What the task requires :: Copy each line of the entries that contains the word "Accelerate".

Exercise input ::
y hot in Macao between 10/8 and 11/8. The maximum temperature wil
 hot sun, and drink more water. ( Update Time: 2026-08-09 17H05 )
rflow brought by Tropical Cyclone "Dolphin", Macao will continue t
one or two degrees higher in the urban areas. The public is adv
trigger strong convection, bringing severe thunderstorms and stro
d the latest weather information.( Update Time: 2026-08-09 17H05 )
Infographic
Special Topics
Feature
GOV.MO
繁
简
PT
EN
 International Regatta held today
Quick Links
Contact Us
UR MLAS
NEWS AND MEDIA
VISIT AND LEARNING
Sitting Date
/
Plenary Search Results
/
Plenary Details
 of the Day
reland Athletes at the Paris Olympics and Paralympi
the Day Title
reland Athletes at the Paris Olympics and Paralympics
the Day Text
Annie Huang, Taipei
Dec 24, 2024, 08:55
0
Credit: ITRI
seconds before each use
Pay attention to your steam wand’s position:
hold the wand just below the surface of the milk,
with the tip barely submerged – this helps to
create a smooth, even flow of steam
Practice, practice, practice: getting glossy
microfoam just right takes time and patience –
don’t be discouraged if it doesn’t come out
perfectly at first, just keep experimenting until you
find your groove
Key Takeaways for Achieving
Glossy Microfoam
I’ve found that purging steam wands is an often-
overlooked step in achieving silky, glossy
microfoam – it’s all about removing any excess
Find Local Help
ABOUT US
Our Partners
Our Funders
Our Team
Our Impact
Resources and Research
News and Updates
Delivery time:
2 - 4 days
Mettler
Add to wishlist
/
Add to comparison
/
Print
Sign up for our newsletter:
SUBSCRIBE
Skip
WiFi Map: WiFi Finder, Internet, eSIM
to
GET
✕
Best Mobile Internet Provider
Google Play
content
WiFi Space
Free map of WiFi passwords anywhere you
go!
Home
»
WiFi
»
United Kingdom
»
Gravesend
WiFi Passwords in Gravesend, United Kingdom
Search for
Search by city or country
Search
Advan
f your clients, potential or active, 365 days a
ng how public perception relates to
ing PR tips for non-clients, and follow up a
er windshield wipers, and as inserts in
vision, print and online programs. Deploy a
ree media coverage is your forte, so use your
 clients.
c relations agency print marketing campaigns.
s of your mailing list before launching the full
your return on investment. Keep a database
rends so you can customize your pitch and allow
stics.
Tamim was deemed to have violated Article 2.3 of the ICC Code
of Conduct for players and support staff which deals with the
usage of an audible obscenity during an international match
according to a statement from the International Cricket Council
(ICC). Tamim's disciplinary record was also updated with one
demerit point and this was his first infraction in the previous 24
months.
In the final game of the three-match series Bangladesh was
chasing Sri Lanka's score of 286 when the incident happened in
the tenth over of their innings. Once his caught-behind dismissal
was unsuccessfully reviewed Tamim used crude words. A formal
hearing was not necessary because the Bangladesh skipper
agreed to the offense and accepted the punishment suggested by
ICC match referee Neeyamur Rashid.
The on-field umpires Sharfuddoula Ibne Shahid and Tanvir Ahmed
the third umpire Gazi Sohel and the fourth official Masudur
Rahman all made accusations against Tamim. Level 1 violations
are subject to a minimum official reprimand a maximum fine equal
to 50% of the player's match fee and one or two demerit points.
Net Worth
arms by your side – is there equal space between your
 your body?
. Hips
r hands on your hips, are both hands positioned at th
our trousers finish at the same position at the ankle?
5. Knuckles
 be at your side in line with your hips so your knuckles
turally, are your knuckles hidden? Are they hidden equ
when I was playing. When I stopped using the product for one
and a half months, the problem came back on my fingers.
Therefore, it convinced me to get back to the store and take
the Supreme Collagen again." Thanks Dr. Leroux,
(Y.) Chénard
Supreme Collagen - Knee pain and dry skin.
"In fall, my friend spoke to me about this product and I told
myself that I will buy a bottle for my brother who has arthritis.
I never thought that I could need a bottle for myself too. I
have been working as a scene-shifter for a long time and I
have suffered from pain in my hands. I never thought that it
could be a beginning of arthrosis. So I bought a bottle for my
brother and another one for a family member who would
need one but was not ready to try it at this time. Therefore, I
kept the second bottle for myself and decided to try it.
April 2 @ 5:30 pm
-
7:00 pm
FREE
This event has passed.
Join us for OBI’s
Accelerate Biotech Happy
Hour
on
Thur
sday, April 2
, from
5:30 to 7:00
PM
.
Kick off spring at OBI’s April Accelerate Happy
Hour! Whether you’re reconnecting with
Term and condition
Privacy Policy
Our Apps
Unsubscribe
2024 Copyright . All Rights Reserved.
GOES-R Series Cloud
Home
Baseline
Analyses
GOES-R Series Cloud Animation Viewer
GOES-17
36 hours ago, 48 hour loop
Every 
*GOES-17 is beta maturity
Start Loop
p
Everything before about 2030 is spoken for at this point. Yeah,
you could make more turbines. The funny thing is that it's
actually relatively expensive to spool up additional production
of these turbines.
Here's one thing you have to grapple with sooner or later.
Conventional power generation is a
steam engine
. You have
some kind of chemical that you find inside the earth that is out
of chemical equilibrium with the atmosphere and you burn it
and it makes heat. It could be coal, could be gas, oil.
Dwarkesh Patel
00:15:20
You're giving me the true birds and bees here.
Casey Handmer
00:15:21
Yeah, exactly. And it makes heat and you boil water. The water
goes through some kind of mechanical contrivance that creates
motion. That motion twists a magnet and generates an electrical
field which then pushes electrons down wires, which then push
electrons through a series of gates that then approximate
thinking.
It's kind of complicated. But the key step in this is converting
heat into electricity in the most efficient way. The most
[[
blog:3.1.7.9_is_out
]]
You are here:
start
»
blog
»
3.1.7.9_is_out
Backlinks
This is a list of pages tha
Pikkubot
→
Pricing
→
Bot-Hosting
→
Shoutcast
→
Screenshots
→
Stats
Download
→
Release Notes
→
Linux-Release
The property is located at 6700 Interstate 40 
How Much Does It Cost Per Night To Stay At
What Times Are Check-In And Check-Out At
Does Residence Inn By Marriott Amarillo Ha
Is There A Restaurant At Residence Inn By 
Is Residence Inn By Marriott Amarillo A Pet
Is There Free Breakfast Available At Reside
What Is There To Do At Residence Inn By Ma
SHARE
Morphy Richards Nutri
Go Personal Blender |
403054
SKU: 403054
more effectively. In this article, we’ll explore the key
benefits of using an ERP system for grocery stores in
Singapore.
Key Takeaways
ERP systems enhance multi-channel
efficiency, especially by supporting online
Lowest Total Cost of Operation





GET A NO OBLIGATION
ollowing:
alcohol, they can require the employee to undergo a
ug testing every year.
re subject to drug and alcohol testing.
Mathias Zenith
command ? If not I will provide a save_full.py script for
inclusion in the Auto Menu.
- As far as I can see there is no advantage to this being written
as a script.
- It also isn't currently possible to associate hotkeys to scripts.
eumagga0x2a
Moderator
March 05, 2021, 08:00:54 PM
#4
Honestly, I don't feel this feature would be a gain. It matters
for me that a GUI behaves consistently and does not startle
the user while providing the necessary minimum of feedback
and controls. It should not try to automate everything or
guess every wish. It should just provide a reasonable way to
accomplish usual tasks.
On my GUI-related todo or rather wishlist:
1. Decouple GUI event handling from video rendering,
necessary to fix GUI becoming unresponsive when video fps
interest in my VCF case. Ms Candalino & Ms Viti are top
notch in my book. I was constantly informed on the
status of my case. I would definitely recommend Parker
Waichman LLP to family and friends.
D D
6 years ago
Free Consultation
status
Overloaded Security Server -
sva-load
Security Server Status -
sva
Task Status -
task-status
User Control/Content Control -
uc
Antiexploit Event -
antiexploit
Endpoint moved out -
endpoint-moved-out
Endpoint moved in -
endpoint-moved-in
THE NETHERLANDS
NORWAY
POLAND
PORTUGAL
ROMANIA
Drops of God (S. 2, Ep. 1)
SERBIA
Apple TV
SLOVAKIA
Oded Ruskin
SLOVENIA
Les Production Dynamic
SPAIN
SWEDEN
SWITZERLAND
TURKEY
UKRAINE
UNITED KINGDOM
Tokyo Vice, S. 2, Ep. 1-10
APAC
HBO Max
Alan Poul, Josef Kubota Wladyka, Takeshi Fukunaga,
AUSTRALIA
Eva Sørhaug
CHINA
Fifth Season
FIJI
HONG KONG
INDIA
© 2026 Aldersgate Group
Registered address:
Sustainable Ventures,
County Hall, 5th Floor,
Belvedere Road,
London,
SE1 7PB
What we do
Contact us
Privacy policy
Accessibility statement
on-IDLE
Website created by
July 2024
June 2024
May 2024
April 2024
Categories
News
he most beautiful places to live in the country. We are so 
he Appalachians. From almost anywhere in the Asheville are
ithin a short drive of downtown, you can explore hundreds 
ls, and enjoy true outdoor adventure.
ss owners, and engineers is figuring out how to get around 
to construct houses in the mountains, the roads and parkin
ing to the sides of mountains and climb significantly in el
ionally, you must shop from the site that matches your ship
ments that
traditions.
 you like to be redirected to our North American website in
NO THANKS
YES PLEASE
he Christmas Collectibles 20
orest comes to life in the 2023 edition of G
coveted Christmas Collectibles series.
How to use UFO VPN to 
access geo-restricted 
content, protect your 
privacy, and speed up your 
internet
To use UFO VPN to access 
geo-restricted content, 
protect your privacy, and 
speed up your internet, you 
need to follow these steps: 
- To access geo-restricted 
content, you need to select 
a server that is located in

Solution to this task ::
Accelerate Biotech Happy
Kick off spring at OBI’s April Accelerate Happy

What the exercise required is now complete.